◆ WHAT TO WORK ON ◆
Nothing in the data should be altered when it is repeated in full.

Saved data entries
>>>>
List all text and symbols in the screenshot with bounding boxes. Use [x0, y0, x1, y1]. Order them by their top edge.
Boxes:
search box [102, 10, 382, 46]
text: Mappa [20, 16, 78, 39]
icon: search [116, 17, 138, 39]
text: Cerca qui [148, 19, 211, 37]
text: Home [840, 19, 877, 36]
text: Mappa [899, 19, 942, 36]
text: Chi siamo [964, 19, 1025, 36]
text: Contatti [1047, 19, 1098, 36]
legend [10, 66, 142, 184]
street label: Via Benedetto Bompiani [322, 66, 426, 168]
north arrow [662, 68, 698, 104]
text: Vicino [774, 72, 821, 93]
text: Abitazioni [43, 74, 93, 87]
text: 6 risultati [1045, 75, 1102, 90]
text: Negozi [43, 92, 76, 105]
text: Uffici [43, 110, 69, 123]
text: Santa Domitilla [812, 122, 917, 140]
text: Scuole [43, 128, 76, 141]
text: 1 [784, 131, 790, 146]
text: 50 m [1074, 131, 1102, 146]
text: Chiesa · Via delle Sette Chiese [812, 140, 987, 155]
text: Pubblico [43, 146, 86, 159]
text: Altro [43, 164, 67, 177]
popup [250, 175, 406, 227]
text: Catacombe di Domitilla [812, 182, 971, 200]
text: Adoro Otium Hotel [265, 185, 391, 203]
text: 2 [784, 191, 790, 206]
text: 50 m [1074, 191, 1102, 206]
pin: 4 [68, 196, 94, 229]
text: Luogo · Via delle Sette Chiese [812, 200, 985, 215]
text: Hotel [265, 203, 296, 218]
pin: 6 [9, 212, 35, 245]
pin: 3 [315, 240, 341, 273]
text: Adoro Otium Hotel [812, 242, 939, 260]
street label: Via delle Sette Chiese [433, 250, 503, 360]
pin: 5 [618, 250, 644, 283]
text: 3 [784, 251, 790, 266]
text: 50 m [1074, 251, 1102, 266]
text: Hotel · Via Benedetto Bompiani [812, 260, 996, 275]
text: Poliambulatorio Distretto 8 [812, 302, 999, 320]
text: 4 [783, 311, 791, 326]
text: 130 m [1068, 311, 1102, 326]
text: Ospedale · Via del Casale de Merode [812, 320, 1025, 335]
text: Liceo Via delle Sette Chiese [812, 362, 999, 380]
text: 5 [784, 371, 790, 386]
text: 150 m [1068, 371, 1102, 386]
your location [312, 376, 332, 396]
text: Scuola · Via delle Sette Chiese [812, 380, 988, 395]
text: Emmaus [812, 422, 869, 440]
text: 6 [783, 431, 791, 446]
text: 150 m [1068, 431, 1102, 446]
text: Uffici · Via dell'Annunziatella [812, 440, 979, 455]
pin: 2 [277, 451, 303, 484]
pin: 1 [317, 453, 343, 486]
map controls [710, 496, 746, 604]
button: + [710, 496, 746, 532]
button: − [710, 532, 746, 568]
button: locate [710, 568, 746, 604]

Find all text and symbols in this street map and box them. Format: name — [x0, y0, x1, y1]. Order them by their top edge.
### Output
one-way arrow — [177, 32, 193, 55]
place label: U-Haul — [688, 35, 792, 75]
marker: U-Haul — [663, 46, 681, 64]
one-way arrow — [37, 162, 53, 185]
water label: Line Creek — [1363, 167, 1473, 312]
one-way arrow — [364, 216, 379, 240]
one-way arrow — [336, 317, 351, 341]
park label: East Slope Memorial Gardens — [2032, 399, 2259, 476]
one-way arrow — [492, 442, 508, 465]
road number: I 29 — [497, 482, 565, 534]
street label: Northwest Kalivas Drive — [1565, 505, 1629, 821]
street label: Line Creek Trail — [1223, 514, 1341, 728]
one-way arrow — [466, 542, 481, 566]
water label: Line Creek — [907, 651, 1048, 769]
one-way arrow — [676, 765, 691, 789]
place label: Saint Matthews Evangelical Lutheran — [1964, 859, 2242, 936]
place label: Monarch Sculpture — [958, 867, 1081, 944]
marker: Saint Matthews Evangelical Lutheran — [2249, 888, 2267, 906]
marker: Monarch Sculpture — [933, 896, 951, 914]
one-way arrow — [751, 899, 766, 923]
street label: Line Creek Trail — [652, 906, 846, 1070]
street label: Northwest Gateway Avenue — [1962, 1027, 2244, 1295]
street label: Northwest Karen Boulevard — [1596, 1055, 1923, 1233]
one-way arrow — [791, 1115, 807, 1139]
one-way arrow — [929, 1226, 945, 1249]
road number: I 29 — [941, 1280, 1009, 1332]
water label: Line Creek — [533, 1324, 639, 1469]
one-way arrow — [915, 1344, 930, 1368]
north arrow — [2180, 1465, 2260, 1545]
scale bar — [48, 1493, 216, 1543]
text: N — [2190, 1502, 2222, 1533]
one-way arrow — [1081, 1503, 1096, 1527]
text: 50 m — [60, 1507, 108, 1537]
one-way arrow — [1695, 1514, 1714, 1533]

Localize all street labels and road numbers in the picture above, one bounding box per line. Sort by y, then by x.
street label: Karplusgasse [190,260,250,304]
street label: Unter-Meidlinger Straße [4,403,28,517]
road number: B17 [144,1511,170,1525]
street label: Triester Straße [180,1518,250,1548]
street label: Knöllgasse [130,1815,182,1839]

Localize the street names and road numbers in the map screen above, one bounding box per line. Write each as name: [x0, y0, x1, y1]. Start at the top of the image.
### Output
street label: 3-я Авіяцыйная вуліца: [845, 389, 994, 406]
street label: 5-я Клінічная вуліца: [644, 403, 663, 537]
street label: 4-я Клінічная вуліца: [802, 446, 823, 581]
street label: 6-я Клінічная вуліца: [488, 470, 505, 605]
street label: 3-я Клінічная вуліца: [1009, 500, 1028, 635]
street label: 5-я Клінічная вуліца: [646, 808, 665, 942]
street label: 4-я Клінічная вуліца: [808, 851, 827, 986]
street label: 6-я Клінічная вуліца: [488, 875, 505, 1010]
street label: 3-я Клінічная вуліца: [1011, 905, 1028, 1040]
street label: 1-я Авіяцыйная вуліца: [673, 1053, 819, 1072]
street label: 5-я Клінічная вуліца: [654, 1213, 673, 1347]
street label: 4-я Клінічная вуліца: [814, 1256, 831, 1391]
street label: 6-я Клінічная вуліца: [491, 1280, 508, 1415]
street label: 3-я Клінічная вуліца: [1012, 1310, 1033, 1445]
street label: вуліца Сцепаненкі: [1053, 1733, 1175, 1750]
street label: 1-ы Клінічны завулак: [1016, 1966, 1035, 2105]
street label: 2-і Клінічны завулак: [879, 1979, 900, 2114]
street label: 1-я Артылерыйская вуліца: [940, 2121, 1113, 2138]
<<<<
◆ WRITTEN SOLUTION ◆
List all text and symbols in the screenshot with bounding boxes. Use [x0, y0, x1, y1]. Order them by their top edge.
Boxes:
search box [102, 10, 382, 46]
text: Mappa [20, 16, 78, 39]
icon: search [116, 17, 138, 39]
text: Cerca qui [148, 19, 211, 37]
text: Home [840, 19, 877, 36]
text: Mappa [899, 19, 942, 36]
text: Chi siamo [964, 19, 1025, 36]
text: Contatti [1047, 19, 1098, 36]
legend [10, 66, 142, 184]
street label: Via Benedetto Bompiani [322, 66, 426, 168]
north arrow [662, 68, 698, 104]
text: Vicino [774, 72, 821, 93]
text: Abitazioni [43, 74, 93, 87]
text: 6 risultati [1045, 75, 1102, 90]
text: Negozi [43, 92, 76, 105]
text: Uffici [43, 110, 69, 123]
text: Santa Domitilla [812, 122, 917, 140]
text: Scuole [43, 128, 76, 141]
text: 1 [784, 131, 790, 146]
text: 50 m [1074, 131, 1102, 146]
text: Chiesa · Via delle Sette Chiese [812, 140, 987, 155]
text: Pubblico [43, 146, 86, 159]
text: Altro [43, 164, 67, 177]
popup [250, 175, 406, 227]
text: Catacombe di Domitilla [812, 182, 971, 200]
text: Adoro Otium Hotel [265, 185, 391, 203]
text: 2 [784, 191, 790, 206]
text: 50 m [1074, 191, 1102, 206]
pin: 4 [68, 196, 94, 229]
text: Luogo · Via delle Sette Chiese [812, 200, 985, 215]
text: Hotel [265, 203, 296, 218]
pin: 6 [9, 212, 35, 245]
pin: 3 [315, 240, 341, 273]
text: Adoro Otium Hotel [812, 242, 939, 260]
street label: Via delle Sette Chiese [433, 250, 503, 360]
pin: 5 [618, 250, 644, 283]
text: 3 [784, 251, 790, 266]
text: 50 m [1074, 251, 1102, 266]
text: Hotel · Via Benedetto Bompiani [812, 260, 996, 275]
text: Poliambulatorio Distretto 8 [812, 302, 999, 320]
text: 4 [783, 311, 791, 326]
text: 130 m [1068, 311, 1102, 326]
text: Ospedale · Via del Casale de Merode [812, 320, 1025, 335]
text: Liceo Via delle Sette Chiese [812, 362, 999, 380]
text: 5 [784, 371, 790, 386]
text: 150 m [1068, 371, 1102, 386]
your location [312, 376, 332, 396]
text: Scuola · Via delle Sette Chiese [812, 380, 988, 395]
text: Emmaus [812, 422, 869, 440]
text: 6 [783, 431, 791, 446]
text: 150 m [1068, 431, 1102, 446]
text: Uffici · Via dell'Annunziatella [812, 440, 979, 455]
pin: 2 [277, 451, 303, 484]
pin: 1 [317, 453, 343, 486]
map controls [710, 496, 746, 604]
button: + [710, 496, 746, 532]
button: − [710, 532, 746, 568]
button: locate [710, 568, 746, 604]

Find all text and symbols in this street map and box them. Format: name — [x0, y0, x1, y1]. Order them by their top edge.
### Output
one-way arrow — [177, 32, 193, 55]
place label: U-Haul — [688, 35, 792, 75]
marker: U-Haul — [663, 46, 681, 64]
one-way arrow — [37, 162, 53, 185]
water label: Line Creek — [1363, 167, 1473, 312]
one-way arrow — [364, 216, 379, 240]
one-way arrow — [336, 317, 351, 341]
park label: East Slope Memorial Gardens — [2032, 399, 2259, 476]
one-way arrow — [492, 442, 508, 465]
road number: I 29 — [497, 482, 565, 534]
street label: Northwest Kalivas Drive — [1565, 505, 1629, 821]
street label: Line Creek Trail — [1223, 514, 1341, 728]
one-way arrow — [466, 542, 481, 566]
water label: Line Creek — [907, 651, 1048, 769]
one-way arrow — [676, 765, 691, 789]
place label: Saint Matthews Evangelical Lutheran — [1964, 859, 2242, 936]
place label: Monarch Sculpture — [958, 867, 1081, 944]
marker: Saint Matthews Evangelical Lutheran — [2249, 888, 2267, 906]
marker: Monarch Sculpture — [933, 896, 951, 914]
one-way arrow — [751, 899, 766, 923]
street label: Line Creek Trail — [652, 906, 846, 1070]
street label: Northwest Gateway Avenue — [1962, 1027, 2244, 1295]
street label: Northwest Karen Boulevard — [1596, 1055, 1923, 1233]
one-way arrow — [791, 1115, 807, 1139]
one-way arrow — [929, 1226, 945, 1249]
road number: I 29 — [941, 1280, 1009, 1332]
water label: Line Creek — [533, 1324, 639, 1469]
one-way arrow — [915, 1344, 930, 1368]
north arrow — [2180, 1465, 2260, 1545]
scale bar — [48, 1493, 216, 1543]
text: N — [2190, 1502, 2222, 1533]
one-way arrow — [1081, 1503, 1096, 1527]
text: 50 m — [60, 1507, 108, 1537]
one-way arrow — [1695, 1514, 1714, 1533]

Localize all street labels and road numbers in the picture above, one bounding box per line. Sort by y, then by x.
street label: Karplusgasse [190,260,250,304]
street label: Unter-Meidlinger Straße [4,403,28,517]
road number: B17 [144,1511,170,1525]
street label: Triester Straße [180,1518,250,1548]
street label: Knöllgasse [130,1815,182,1839]

Localize the street names and road numbers in the map screen above, one bounding box per line. Write each as name: [x0, y0, x1, y1]. Start at the top of the image.
### Output
street label: 3-я Авіяцыйная вуліца: [845, 389, 994, 406]
street label: 5-я Клінічная вуліца: [644, 403, 663, 537]
street label: 4-я Клінічная вуліца: [802, 446, 823, 581]
street label: 6-я Клінічная вуліца: [488, 470, 505, 605]
street label: 3-я Клінічная вуліца: [1009, 500, 1028, 635]
street label: 5-я Клінічная вуліца: [646, 808, 665, 942]
street label: 4-я Клінічная вуліца: [808, 851, 827, 986]
street label: 6-я Клінічная вуліца: [488, 875, 505, 1010]
street label: 3-я Клінічная вуліца: [1011, 905, 1028, 1040]
street label: 1-я Авіяцыйная вуліца: [673, 1053, 819, 1072]
street label: 5-я Клінічная вуліца: [654, 1213, 673, 1347]
street label: 4-я Клінічная вуліца: [814, 1256, 831, 1391]
street label: 6-я Клінічная вуліца: [491, 1280, 508, 1415]
street label: 3-я Клінічная вуліца: [1012, 1310, 1033, 1445]
street label: вуліца Сцепаненкі: [1053, 1733, 1175, 1750]
street label: 1-ы Клінічны завулак: [1016, 1966, 1035, 2105]
street label: 2-і Клінічны завулак: [879, 1979, 900, 2114]
street label: 1-я Артылерыйская вуліца: [940, 2121, 1113, 2138]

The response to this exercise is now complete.